> _Text provided_:
▬▬▬▬▬▬

Throughout college, suffice to say, I didn’t sleep much. If you know me well, you probably know the myriad reasons for this.

Nowadays, artificial lighting can cause the Dim-Light Melatonin Offset to be pushed back. Anyone who has lived on a farm or near a construction site knows that until recently, the light of the sun was the only light by which we could work, and our bodies adjusted accordingly.

It’s not much of a surprise, then, that staring into the bright light known as a “monitor” can impact some people’s sleep schedule vastly. It’s supplanted by the fact that for many people, night time frees them from the distractions of the day – people and the world outside in general.

amber on mac

I was fortunate enough to find an application for my Mac called Nocturne (from the makers of Quicksilver, in fact). It inverts the colors and can even tint a monochromed version of the inverted image – think green or amber terminal. An amber tint removes the blue light that is known to principally inhibit the production of melatonin, setting your monitor to this amber-on-black setting in the evening may help things out.

amber on linux

Compiz provides many of the shiny effects on Ubuntu. The CompizConfig Settings Manager (not installed by default – check apt) has a color filter plugin available primarily for those with colorblindness. However, negative and negative-green options are provided for low-light computing. Green is a nice choice, but amber will give us the best results. Unfortunately, there’s no easy way to set the tint from CompizConfig.

doing things the linux way

or, an adventure in OpenGL ARB fragment programs.

The filter configurations are hidden away in the

/usr/share/compiz/filters

folder. let’s check out the source for negative-green:

!!ARBfp1.0 TEMP temp, neg; TEX temp, fragment.texcoord[0], texture[0], RECT; RCP neg.a, temp.a; MAD temp.rgb, -neg.a, temp, 1.0; MUL temp.rgb, temp.a, temp; MUL temp, fragment.color, temp; SUB temp.rb, temp, temp; MOV result.color, temp; END

This is no GLSL, folks. This is the real deal: ARB OpenGL Assembly Language – specifically, a fragment program. It probably looks somewhat familiar if you’ve seen x86 or RISC assembly before.

I won’t say the approach used to invert the pixels is trivial, but we can eventually spot where the green tint is being applied:

SUB temp.rb, temp, temp;

This line takes the vector temp, subtracts temp (yielding the zero vector), and stores it in the .rb component of temp. Because temp is a color vector, the r and b stand for red and blue, leaving only the green component and alpha component intact.

▬▬▬▬▬▬

> _Work instructions_:
1 - Answer the following from the blog post on amber screen tinting:
(a) What Mac application does the author find, and who makes it?
(b) In which folder are the Compiz filter configurations kept?
(c) For whom is the CompizConfig color filter plugin primarily intended?
2 - Write out the stretch of the blog post on amber screen tinting from "folder. let’s check" through "alpha component intact.".
3 - Extend the blog post on amber screen tinting, beginning after its last sentence.
The data after this point comes from a separate source.

▬▬▬▬▬▬

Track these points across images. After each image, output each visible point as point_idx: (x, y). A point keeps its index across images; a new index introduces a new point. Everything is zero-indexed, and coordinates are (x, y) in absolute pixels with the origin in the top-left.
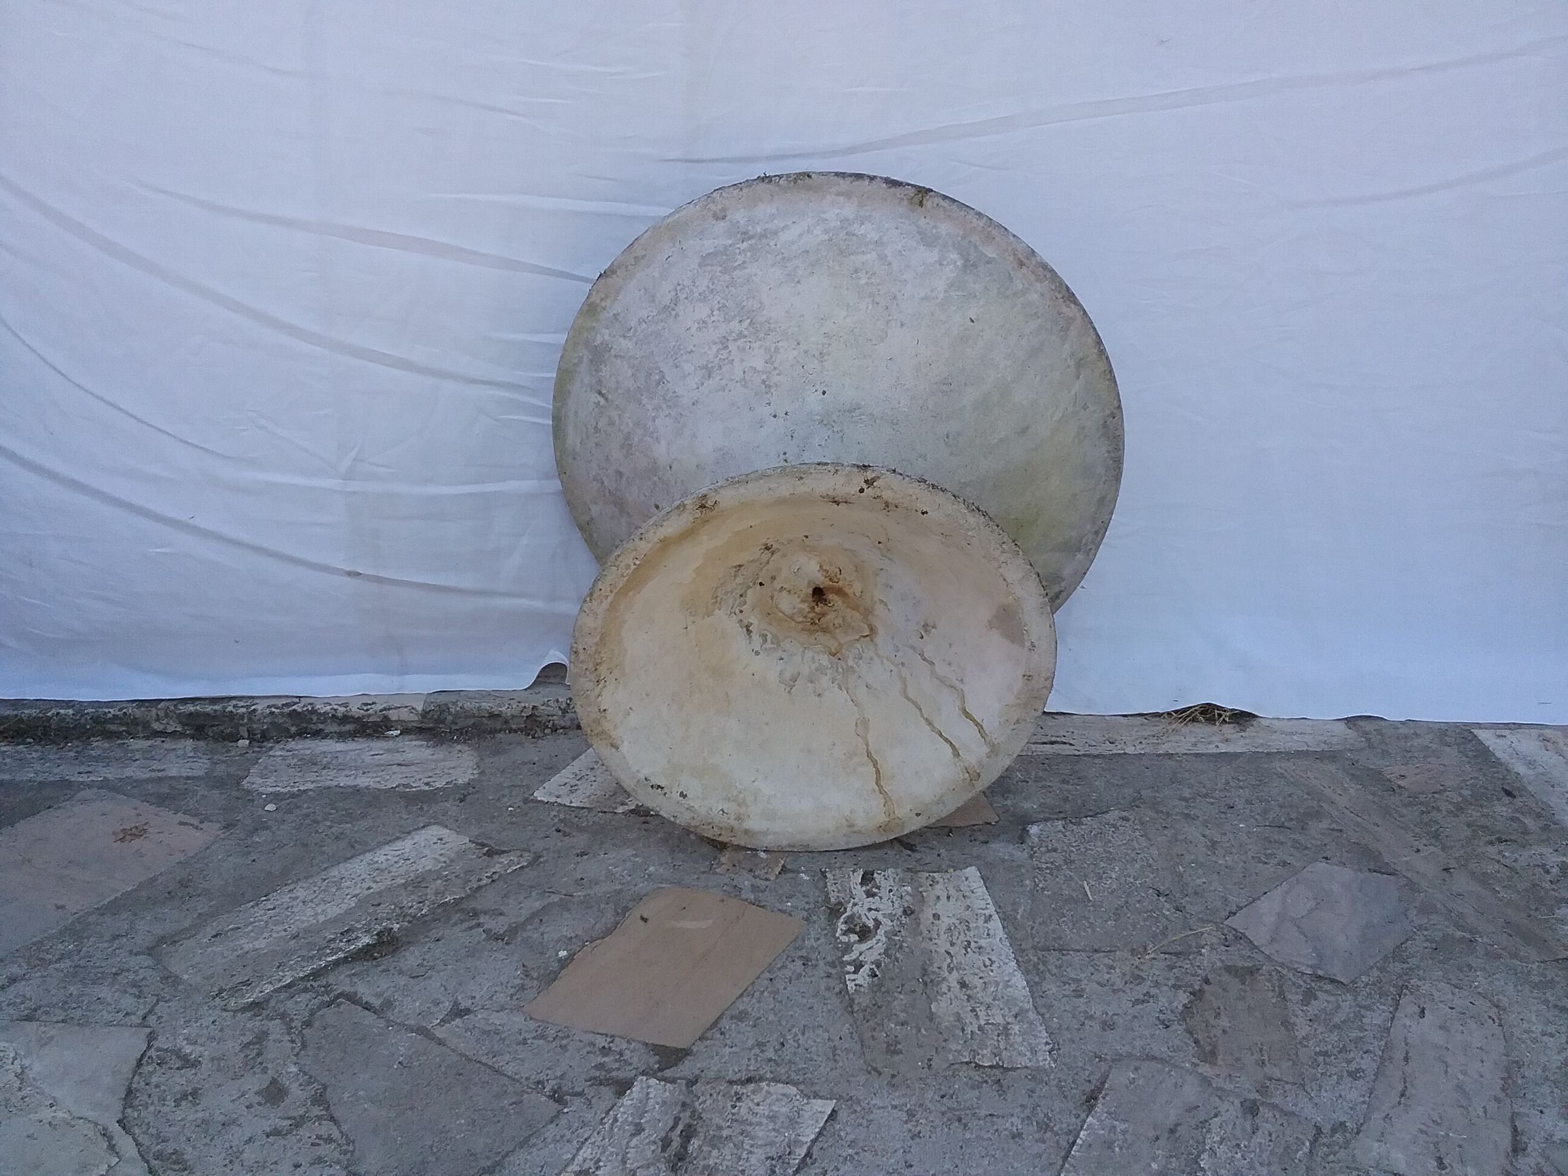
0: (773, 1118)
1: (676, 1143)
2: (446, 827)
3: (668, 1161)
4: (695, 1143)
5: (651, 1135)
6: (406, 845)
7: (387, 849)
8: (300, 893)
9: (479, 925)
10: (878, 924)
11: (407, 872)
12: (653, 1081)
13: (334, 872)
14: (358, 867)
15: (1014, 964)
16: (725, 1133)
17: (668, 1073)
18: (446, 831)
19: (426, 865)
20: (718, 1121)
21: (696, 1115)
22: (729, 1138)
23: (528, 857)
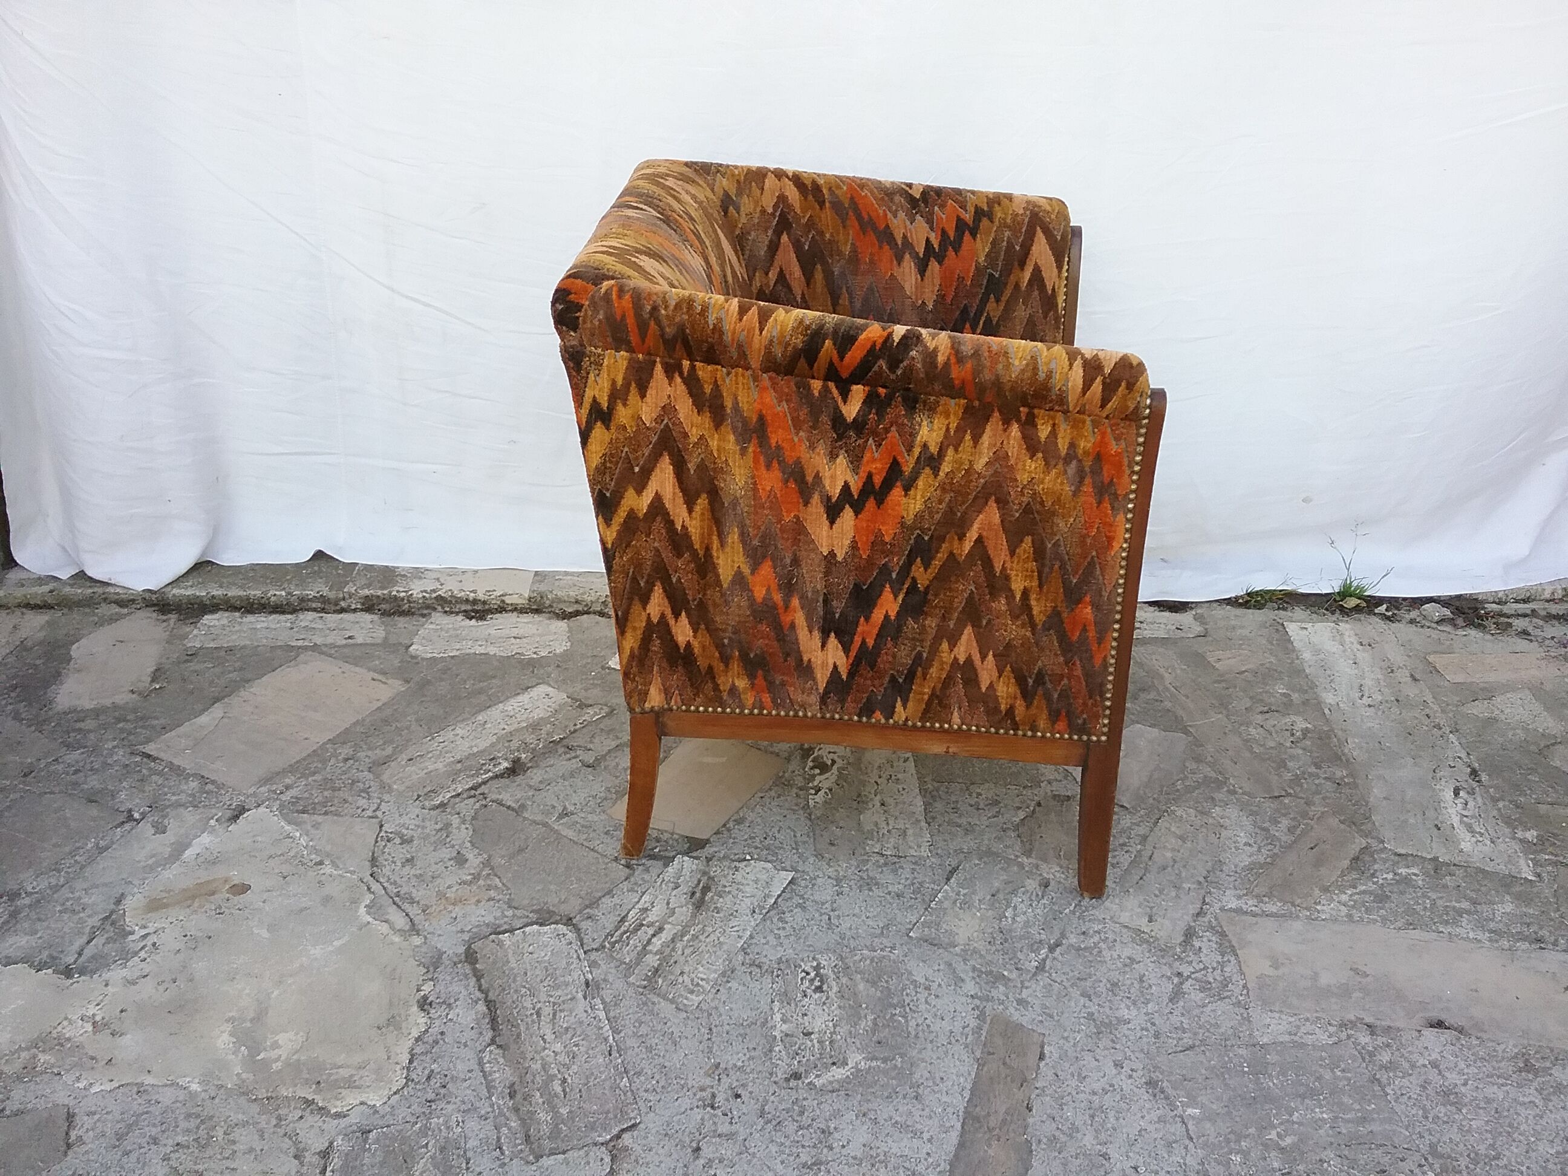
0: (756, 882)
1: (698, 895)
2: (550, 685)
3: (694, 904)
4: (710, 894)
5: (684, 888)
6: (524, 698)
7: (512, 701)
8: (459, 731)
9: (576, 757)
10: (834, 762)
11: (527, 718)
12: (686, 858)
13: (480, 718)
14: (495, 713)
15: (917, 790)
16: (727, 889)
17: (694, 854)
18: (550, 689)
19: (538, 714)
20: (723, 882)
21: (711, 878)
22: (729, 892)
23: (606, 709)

▬▬▬▬▬▬

> _Answers by task_:
1 -
(a) Nocturne, from the makers of Quicksilver.
(b) /usr/share/compiz/filters
(c) Those with colorblindness.

2 -
folder. let’s check out the source for negative-green:

!!ARBfp1.0 TEMP temp, neg; TEX temp, fragment.texcoord[0], texture[0], RECT; RCP neg.a, temp.a; MAD temp.rgb, -neg.a, temp, 1.0; MUL temp.rgb, temp.a, temp; MUL temp, fragment.color, temp; SUB temp.rb, temp, temp; MOV result.color, temp; END

This is no GLSL, folks. This is the real deal: ARB OpenGL Assembly Language – specifically, a fragment program. It probably looks somewhat familiar if you’ve seen x86 or RISC assembly before.

I won’t say the approach used to invert the pixels is trivial, but we can eventually spot where the green tint is being applied:

SUB temp.rb, temp, temp;

This line takes the vector temp, subtracts temp (yielding the zero vector), and stores it in the .rb component of temp. Because temp is a color vector, the r and b stand for red and blue, leaving only the green component and alpha component intact.

3 -
Converting this to be a pure-red filter is simple enough – we’ll just subtract green instead of red and be set:

SUB temp.gb, temp, temp;

This makes a very nice red tinted inverted filter.

inevitable last 2% difficulty

Next, of course, I wanted it a bit dimmer – 100% red is still fairly blinding in the dark. Easy, except for the catch with open source:

Modifying someone else’s code is one thing. Writing your own is different.

I honestly had no idea what I was doing in ARB, but RenderGuild kindly provides an ARB assembly quick reference. Multiplying the .r component of my color seemed like the right thing to do, and to an extent, I was right. I also now believe that the alpha component (.a) has to be dimmed. Based on those two needs, I came up with these two instructions:

MUL tempColor.a, 0.6, tempColor.a; MUL tempColor.r, 0.6, tempColor.r;

Perhaps there needs to only be one or the other, and perhaps they could be combined into a single instruction. It does, however, work to my liking.

notes on writing shaders

Mac OS X’s OpenGL Shader Builder was invaluable to checking the compilation of my sloppy coding and, more importantly, hinting at why it was wrong.

notes on Compiz filter switching

While I was working on the shader, I had some strange things such as near-all-red and near-all-black displays happen, with fading at the corners. I’m unsure why this happens, and may be a bug. Cycling back through again usually puts you back where you expect to be.

the grand results

Here’s the source to my fragment shader. It can be downloaded here.

!!ARBfp1.0 TEMP tempColor, negColor; TEX tempColor, fragment.texcoord[0], texture[0], RECT; RCP negColor.a, tempColor.a; MAD tempColor.rgb, -negColor.a, tempColor, 1.0; MUL tempColor.rgb, tempColor.a, tempColor; MUL tempColor, fragment.color, tempColor; SUB tempColor.gb, tempColor, tempColor; # here is where we will dim. MUL tempColor.a, .6, tempColor.a; MUL tempColor.r, 0.6, tempColor.r; MOV result.color, tempColor; END

endnotes

I experimented with this kind of filtering during college starting at about 22h00 with a regular bedtime between 00h00 and 01h00. Now that I need to be sleeping sooner, I’ll likely push that back to… whenever sunset is.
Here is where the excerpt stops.